All entries below are to be duplicated verbatim.
[Opening MATERIAL FOR THE TASK section]
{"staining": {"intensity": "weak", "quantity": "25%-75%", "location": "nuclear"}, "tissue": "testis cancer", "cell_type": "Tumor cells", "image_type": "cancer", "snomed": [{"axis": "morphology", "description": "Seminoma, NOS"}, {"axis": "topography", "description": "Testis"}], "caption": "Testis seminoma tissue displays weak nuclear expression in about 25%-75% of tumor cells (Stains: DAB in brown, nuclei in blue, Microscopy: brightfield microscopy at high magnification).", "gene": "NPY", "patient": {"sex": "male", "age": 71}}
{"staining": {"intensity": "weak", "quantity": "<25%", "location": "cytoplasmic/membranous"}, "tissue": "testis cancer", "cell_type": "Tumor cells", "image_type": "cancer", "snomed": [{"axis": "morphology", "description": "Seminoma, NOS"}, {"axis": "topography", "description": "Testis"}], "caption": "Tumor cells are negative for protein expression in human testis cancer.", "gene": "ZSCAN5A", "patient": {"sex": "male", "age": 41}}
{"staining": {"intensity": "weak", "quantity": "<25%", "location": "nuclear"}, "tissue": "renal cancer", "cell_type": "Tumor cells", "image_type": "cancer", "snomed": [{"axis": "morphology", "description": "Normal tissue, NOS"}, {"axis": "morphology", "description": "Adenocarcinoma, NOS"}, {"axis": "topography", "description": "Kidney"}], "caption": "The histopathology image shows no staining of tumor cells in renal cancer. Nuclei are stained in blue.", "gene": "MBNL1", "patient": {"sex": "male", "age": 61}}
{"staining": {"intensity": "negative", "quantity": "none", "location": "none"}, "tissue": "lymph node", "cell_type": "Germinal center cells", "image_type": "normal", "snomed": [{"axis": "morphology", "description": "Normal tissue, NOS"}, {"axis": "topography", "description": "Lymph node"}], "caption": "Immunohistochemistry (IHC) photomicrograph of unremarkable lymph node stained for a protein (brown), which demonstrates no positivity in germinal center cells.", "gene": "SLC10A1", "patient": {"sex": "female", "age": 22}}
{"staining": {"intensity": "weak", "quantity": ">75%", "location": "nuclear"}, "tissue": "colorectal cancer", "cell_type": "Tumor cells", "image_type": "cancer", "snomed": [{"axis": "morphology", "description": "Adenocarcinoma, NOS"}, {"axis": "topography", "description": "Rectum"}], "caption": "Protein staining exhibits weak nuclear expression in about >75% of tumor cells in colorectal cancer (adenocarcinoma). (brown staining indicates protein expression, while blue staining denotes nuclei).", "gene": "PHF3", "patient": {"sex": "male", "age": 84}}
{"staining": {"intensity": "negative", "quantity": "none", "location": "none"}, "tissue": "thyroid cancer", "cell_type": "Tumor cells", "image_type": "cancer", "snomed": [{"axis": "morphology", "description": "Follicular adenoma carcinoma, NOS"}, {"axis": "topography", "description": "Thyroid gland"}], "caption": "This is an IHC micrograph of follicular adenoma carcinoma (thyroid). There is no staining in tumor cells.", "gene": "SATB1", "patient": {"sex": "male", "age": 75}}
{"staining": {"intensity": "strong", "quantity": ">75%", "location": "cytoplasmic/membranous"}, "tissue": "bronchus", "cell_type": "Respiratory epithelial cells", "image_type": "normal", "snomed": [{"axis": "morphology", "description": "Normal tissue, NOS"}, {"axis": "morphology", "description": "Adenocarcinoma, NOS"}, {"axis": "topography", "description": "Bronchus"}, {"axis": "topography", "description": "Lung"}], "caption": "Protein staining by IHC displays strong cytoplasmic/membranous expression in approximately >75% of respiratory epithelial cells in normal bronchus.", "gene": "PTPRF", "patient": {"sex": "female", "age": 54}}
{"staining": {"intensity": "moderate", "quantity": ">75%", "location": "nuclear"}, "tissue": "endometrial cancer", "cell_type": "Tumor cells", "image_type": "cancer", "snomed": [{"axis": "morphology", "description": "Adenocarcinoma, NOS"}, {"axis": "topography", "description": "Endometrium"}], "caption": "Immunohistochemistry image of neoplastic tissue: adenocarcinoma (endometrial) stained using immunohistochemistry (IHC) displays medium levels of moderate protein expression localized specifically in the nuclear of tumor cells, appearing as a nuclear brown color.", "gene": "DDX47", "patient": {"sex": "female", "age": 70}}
[Closing MATERIAL FOR THE TASK section]
→ ANSWER FOR THIS EXERCISE:
{"staining": {"intensity": "weak", "quantity": "25%-75%", "location": "nuclear"}, "tissue": "testis cancer", "cell_type": "Tumor cells", "image_type": "cancer", "snomed": [{"axis": "morphology", "description": "Seminoma, NOS"}, {"axis": "topography", "description": "Testis"}], "caption": "Testis seminoma tissue displays weak nuclear expression in about 25%-75% of tumor cells (Stains: DAB in brown, nuclei in blue, Microscopy: brightfield microscopy at high magnification).", "gene": "NPY", "patient": {"sex": "male", "age": 71}}
{"staining": {"intensity": "weak", "quantity": "<25%", "location": "cytoplasmic/membranous"}, "tissue": "testis cancer", "cell_type": "Tumor cells", "image_type": "cancer", "snomed": [{"axis": "morphology", "description": "Seminoma, NOS"}, {"axis": "topography", "description": "Testis"}], "caption": "Tumor cells are negative for protein expression in human testis cancer.", "gene": "ZSCAN5A", "patient": {"sex": "male", "age": 41}}
{"staining": {"intensity": "weak", "quantity": "<25%", "location": "nuclear"}, "tissue": "renal cancer", "cell_type": "Tumor cells", "image_type": "cancer", "snomed": [{"axis": "morphology", "description": "Normal tissue, NOS"}, {"axis": "morphology", "description": "Adenocarcinoma, NOS"}, {"axis": "topography", "description": "Kidney"}], "caption": "The histopathology image shows no staining of tumor cells in renal cancer. Nuclei are stained in blue.", "gene": "MBNL1", "patient": {"sex": "male", "age": 61}}
{"staining": {"intensity": "negative", "quantity": "none", "location": "none"}, "tissue": "lymph node", "cell_type": "Germinal center cells", "image_type": "normal", "snomed": [{"axis": "morphology", "description": "Normal tissue, NOS"}, {"axis": "topography", "description": "Lymph node"}], "caption": "Immunohistochemistry (IHC) photomicrograph of unremarkable lymph node stained for a protein (brown), which demonstrates no positivity in germinal center cells.", "gene": "SLC10A1", "patient": {"sex": "female", "age": 22}}
{"staining": {"intensity": "weak", "quantity": ">75%", "location": "nuclear"}, "tissue": "colorectal cancer", "cell_type": "Tumor cells", "image_type": "cancer", "snomed": [{"axis": "morphology", "description": "Adenocarcinoma, NOS"}, {"axis": "topography", "description": "Rectum"}], "caption": "Protein staining exhibits weak nuclear expression in about >75% of tumor cells in colorectal cancer (adenocarcinoma). (brown staining indicates protein expression, while blue staining denotes nuclei).", "gene": "PHF3", "patient": {"sex": "male", "age": 84}}
{"staining": {"intensity": "negative", "quantity": "none", "location": "none"}, "tissue": "thyroid cancer", "cell_type": "Tumor cells", "image_type": "cancer", "snomed": [{"axis": "morphology", "description": "Follicular adenoma carcinoma, NOS"}, {"axis": "topography", "description": "Thyroid gland"}], "caption": "This is an IHC micrograph of follicular adenoma carcinoma (thyroid). There is no staining in tumor cells.", "gene": "SATB1", "patient": {"sex": "male", "age": 75}}
{"staining": {"intensity": "strong", "quantity": ">75%", "location": "cytoplasmic/membranous"}, "tissue": "bronchus", "cell_type": "Respiratory epithelial cells", "image_type": "normal", "snomed": [{"axis": "morphology", "description": "Normal tissue, NOS"}, {"axis": "morphology", "description": "Adenocarcinoma, NOS"}, {"axis": "topography", "description": "Bronchus"}, {"axis": "topography", "description": "Lung"}], "caption": "Protein staining by IHC displays strong cytoplasmic/membranous expression in approximately >75% of respiratory epithelial cells in normal bronchus.", "gene": "PTPRF", "patient": {"sex": "female", "age": 54}}
{"staining": {"intensity": "moderate", "quantity": ">75%", "location": "nuclear"}, "tissue": "endometrial cancer", "cell_type": "Tumor cells", "image_type": "cancer", "snomed": [{"axis": "morphology", "description": "Adenocarcinoma, NOS"}, {"axis": "topography", "description": "Endometrium"}], "caption": "Immunohistochemistry image of neoplastic tissue: adenocarcinoma (endometrial) stained using immunohistochemistry (IHC) displays medium levels of moderate protein expression localized specifically in the nuclear of tumor cells, appearing as a nuclear brown color.", "gene": "DDX47", "patient": {"sex": "female", "age": 70}}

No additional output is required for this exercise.